__Task requirements__.
All records must be restated word for word.

__Exercise material__.
* * *

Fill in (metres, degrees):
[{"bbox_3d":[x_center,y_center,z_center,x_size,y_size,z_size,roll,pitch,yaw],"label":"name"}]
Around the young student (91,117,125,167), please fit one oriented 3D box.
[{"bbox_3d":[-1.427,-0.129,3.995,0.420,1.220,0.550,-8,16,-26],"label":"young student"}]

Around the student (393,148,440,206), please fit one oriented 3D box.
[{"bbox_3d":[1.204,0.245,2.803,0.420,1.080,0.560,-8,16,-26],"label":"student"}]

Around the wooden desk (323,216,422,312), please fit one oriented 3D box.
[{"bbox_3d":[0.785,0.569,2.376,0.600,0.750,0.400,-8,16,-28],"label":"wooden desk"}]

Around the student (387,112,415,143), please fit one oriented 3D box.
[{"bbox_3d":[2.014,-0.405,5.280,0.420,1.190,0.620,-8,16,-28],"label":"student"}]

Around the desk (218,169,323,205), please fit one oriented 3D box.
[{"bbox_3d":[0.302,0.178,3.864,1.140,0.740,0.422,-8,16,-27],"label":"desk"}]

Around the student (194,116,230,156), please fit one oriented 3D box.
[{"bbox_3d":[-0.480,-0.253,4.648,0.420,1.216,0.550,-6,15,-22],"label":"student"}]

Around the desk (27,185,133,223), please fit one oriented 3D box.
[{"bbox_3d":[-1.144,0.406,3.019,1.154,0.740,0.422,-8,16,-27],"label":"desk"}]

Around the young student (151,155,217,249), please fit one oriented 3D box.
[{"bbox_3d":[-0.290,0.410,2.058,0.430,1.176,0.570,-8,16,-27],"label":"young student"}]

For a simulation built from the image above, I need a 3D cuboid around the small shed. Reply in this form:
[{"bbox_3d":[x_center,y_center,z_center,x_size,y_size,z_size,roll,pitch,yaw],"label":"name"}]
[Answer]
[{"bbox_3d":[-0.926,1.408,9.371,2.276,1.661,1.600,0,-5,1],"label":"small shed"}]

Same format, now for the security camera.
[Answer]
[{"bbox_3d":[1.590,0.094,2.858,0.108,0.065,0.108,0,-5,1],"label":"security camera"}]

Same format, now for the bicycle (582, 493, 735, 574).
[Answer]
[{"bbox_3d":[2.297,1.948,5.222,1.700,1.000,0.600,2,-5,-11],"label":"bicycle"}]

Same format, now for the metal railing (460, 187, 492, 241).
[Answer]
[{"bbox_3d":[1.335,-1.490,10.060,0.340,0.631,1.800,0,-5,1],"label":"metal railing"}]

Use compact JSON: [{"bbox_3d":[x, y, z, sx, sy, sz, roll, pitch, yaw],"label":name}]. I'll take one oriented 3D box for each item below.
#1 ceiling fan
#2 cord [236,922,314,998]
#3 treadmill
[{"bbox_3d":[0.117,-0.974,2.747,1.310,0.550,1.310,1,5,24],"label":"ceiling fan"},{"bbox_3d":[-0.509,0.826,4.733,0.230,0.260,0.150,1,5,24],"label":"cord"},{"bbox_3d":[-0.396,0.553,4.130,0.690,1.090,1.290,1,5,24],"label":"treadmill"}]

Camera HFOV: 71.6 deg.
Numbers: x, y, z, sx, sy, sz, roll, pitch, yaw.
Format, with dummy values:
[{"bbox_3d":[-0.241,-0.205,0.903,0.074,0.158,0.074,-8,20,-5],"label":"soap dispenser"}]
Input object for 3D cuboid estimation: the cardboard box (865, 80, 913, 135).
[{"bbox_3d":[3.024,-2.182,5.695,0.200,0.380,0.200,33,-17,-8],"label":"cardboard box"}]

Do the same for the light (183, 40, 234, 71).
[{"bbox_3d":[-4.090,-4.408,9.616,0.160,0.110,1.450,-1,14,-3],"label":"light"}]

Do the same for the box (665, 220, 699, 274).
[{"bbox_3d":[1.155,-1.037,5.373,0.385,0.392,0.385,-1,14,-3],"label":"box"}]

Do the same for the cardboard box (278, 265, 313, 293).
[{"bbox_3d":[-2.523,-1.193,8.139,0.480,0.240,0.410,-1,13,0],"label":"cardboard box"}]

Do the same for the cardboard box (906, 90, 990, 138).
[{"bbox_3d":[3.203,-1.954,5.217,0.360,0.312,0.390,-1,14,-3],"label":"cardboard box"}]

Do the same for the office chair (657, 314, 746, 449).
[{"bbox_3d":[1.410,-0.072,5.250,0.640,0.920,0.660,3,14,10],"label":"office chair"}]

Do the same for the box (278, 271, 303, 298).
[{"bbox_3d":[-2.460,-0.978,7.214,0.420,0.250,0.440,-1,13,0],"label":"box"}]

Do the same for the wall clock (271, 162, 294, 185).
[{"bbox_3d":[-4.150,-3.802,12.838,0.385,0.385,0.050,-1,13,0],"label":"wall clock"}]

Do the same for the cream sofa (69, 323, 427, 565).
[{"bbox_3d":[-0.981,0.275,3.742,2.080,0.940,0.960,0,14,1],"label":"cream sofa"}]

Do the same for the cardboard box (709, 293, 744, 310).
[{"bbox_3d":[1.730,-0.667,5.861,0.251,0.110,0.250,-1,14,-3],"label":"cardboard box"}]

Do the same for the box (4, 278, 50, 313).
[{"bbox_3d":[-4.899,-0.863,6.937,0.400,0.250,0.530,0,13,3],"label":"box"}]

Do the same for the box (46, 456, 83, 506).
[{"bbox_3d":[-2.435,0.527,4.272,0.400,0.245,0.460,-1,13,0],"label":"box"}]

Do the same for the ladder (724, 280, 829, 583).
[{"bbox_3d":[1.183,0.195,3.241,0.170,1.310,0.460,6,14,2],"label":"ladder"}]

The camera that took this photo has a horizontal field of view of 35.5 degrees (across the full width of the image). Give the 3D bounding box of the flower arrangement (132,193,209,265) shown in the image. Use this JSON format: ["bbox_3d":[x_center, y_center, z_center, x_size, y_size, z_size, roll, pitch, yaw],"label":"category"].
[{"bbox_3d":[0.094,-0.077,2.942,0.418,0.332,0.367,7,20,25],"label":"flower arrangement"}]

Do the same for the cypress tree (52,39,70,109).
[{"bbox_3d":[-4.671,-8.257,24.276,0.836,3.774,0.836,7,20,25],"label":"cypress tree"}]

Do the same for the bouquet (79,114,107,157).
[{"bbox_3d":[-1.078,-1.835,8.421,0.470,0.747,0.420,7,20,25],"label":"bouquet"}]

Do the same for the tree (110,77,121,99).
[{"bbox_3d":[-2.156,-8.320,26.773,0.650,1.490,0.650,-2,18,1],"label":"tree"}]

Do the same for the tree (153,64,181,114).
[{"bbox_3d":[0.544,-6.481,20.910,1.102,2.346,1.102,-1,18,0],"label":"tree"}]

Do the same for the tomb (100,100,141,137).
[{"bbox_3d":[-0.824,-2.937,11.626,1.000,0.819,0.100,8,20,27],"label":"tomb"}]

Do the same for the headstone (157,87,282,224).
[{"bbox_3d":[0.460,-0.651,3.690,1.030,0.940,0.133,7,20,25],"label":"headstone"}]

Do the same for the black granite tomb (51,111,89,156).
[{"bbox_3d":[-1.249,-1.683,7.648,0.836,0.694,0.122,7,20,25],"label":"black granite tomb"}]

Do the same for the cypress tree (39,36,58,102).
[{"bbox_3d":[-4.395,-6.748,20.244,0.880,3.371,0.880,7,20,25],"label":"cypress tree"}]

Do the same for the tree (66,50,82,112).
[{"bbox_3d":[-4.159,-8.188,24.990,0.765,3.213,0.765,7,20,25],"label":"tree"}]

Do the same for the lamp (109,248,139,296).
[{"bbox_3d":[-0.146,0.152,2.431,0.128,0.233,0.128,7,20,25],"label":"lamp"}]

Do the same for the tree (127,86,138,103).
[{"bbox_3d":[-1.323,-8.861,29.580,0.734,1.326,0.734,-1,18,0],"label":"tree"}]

* * *

__Result of the exercise__.
Fill in (metres, degrees):
[{"bbox_3d":[x_center,y_center,z_center,x_size,y_size,z_size,roll,pitch,yaw],"label":"name"}]
Around the young student (91,117,125,167), please fit one oriented 3D box.
[{"bbox_3d":[-1.427,-0.129,3.995,0.420,1.220,0.550,-8,16,-26],"label":"young student"}]

Around the student (393,148,440,206), please fit one oriented 3D box.
[{"bbox_3d":[1.204,0.245,2.803,0.420,1.080,0.560,-8,16,-26],"label":"student"}]

Around the wooden desk (323,216,422,312), please fit one oriented 3D box.
[{"bbox_3d":[0.785,0.569,2.376,0.600,0.750,0.400,-8,16,-28],"label":"wooden desk"}]

Around the student (387,112,415,143), please fit one oriented 3D box.
[{"bbox_3d":[2.014,-0.405,5.280,0.420,1.190,0.620,-8,16,-28],"label":"student"}]

Around the desk (218,169,323,205), please fit one oriented 3D box.
[{"bbox_3d":[0.302,0.178,3.864,1.140,0.740,0.422,-8,16,-27],"label":"desk"}]

Around the student (194,116,230,156), please fit one oriented 3D box.
[{"bbox_3d":[-0.480,-0.253,4.648,0.420,1.216,0.550,-6,15,-22],"label":"student"}]

Around the desk (27,185,133,223), please fit one oriented 3D box.
[{"bbox_3d":[-1.144,0.406,3.019,1.154,0.740,0.422,-8,16,-27],"label":"desk"}]

Around the young student (151,155,217,249), please fit one oriented 3D box.
[{"bbox_3d":[-0.290,0.410,2.058,0.430,1.176,0.570,-8,16,-27],"label":"young student"}]

For a simulation built from the image above, I need a 3D cuboid around the small shed. Reply in this form:
[{"bbox_3d":[x_center,y_center,z_center,x_size,y_size,z_size,roll,pitch,yaw],"label":"name"}]
[Answer]
[{"bbox_3d":[-0.926,1.408,9.371,2.276,1.661,1.600,0,-5,1],"label":"small shed"}]

Same format, now for the security camera.
[Answer]
[{"bbox_3d":[1.590,0.094,2.858,0.108,0.065,0.108,0,-5,1],"label":"security camera"}]

Same format, now for the bicycle (582, 493, 735, 574).
[Answer]
[{"bbox_3d":[2.297,1.948,5.222,1.700,1.000,0.600,2,-5,-11],"label":"bicycle"}]

Same format, now for the metal railing (460, 187, 492, 241).
[Answer]
[{"bbox_3d":[1.335,-1.490,10.060,0.340,0.631,1.800,0,-5,1],"label":"metal railing"}]

Use compact JSON: [{"bbox_3d":[x, y, z, sx, sy, sz, roll, pitch, yaw],"label":name}]. I'll take one oriented 3D box for each item below.
#1 ceiling fan
#2 cord [236,922,314,998]
#3 treadmill
[{"bbox_3d":[0.117,-0.974,2.747,1.310,0.550,1.310,1,5,24],"label":"ceiling fan"},{"bbox_3d":[-0.509,0.826,4.733,0.230,0.260,0.150,1,5,24],"label":"cord"},{"bbox_3d":[-0.396,0.553,4.130,0.690,1.090,1.290,1,5,24],"label":"treadmill"}]

Camera HFOV: 71.6 deg.
Numbers: x, y, z, sx, sy, sz, roll, pitch, yaw.
Format, with dummy values:
[{"bbox_3d":[-0.241,-0.205,0.903,0.074,0.158,0.074,-8,20,-5],"label":"soap dispenser"}]
Input object for 3D cuboid estimation: the cardboard box (865, 80, 913, 135).
[{"bbox_3d":[3.024,-2.182,5.695,0.200,0.380,0.200,33,-17,-8],"label":"cardboard box"}]

Do the same for the light (183, 40, 234, 71).
[{"bbox_3d":[-4.090,-4.408,9.616,0.160,0.110,1.450,-1,14,-3],"label":"light"}]

Do the same for the box (665, 220, 699, 274).
[{"bbox_3d":[1.155,-1.037,5.373,0.385,0.392,0.385,-1,14,-3],"label":"box"}]

Do the same for the cardboard box (278, 265, 313, 293).
[{"bbox_3d":[-2.523,-1.193,8.139,0.480,0.240,0.410,-1,13,0],"label":"cardboard box"}]

Do the same for the cardboard box (906, 90, 990, 138).
[{"bbox_3d":[3.203,-1.954,5.217,0.360,0.312,0.390,-1,14,-3],"label":"cardboard box"}]

Do the same for the office chair (657, 314, 746, 449).
[{"bbox_3d":[1.410,-0.072,5.250,0.640,0.920,0.660,3,14,10],"label":"office chair"}]

Do the same for the box (278, 271, 303, 298).
[{"bbox_3d":[-2.460,-0.978,7.214,0.420,0.250,0.440,-1,13,0],"label":"box"}]

Do the same for the wall clock (271, 162, 294, 185).
[{"bbox_3d":[-4.150,-3.802,12.838,0.385,0.385,0.050,-1,13,0],"label":"wall clock"}]

Do the same for the cream sofa (69, 323, 427, 565).
[{"bbox_3d":[-0.981,0.275,3.742,2.080,0.940,0.960,0,14,1],"label":"cream sofa"}]

Do the same for the cardboard box (709, 293, 744, 310).
[{"bbox_3d":[1.730,-0.667,5.861,0.251,0.110,0.250,-1,14,-3],"label":"cardboard box"}]

Do the same for the box (4, 278, 50, 313).
[{"bbox_3d":[-4.899,-0.863,6.937,0.400,0.250,0.530,0,13,3],"label":"box"}]

Do the same for the box (46, 456, 83, 506).
[{"bbox_3d":[-2.435,0.527,4.272,0.400,0.245,0.460,-1,13,0],"label":"box"}]

Do the same for the ladder (724, 280, 829, 583).
[{"bbox_3d":[1.183,0.195,3.241,0.170,1.310,0.460,6,14,2],"label":"ladder"}]

The camera that took this photo has a horizontal field of view of 35.5 degrees (across the full width of the image). Give the 3D bounding box of the flower arrangement (132,193,209,265) shown in the image. Use this JSON format: ["bbox_3d":[x_center, y_center, z_center, x_size, y_size, z_size, roll, pitch, yaw],"label":"category"].
[{"bbox_3d":[0.094,-0.077,2.942,0.418,0.332,0.367,7,20,25],"label":"flower arrangement"}]

Do the same for the cypress tree (52,39,70,109).
[{"bbox_3d":[-4.671,-8.257,24.276,0.836,3.774,0.836,7,20,25],"label":"cypress tree"}]

Do the same for the bouquet (79,114,107,157).
[{"bbox_3d":[-1.078,-1.835,8.421,0.470,0.747,0.420,7,20,25],"label":"bouquet"}]

Do the same for the tree (110,77,121,99).
[{"bbox_3d":[-2.156,-8.320,26.773,0.650,1.490,0.650,-2,18,1],"label":"tree"}]

Do the same for the tree (153,64,181,114).
[{"bbox_3d":[0.544,-6.481,20.910,1.102,2.346,1.102,-1,18,0],"label":"tree"}]

Do the same for the tomb (100,100,141,137).
[{"bbox_3d":[-0.824,-2.937,11.626,1.000,0.819,0.100,8,20,27],"label":"tomb"}]

Do the same for the headstone (157,87,282,224).
[{"bbox_3d":[0.460,-0.651,3.690,1.030,0.940,0.133,7,20,25],"label":"headstone"}]

Do the same for the black granite tomb (51,111,89,156).
[{"bbox_3d":[-1.249,-1.683,7.648,0.836,0.694,0.122,7,20,25],"label":"black granite tomb"}]

Do the same for the cypress tree (39,36,58,102).
[{"bbox_3d":[-4.395,-6.748,20.244,0.880,3.371,0.880,7,20,25],"label":"cypress tree"}]

Do the same for the tree (66,50,82,112).
[{"bbox_3d":[-4.159,-8.188,24.990,0.765,3.213,0.765,7,20,25],"label":"tree"}]

Do the same for the lamp (109,248,139,296).
[{"bbox_3d":[-0.146,0.152,2.431,0.128,0.233,0.128,7,20,25],"label":"lamp"}]

Do the same for the tree (127,86,138,103).
[{"bbox_3d":[-1.323,-8.861,29.580,0.734,1.326,0.734,-1,18,0],"label":"tree"}]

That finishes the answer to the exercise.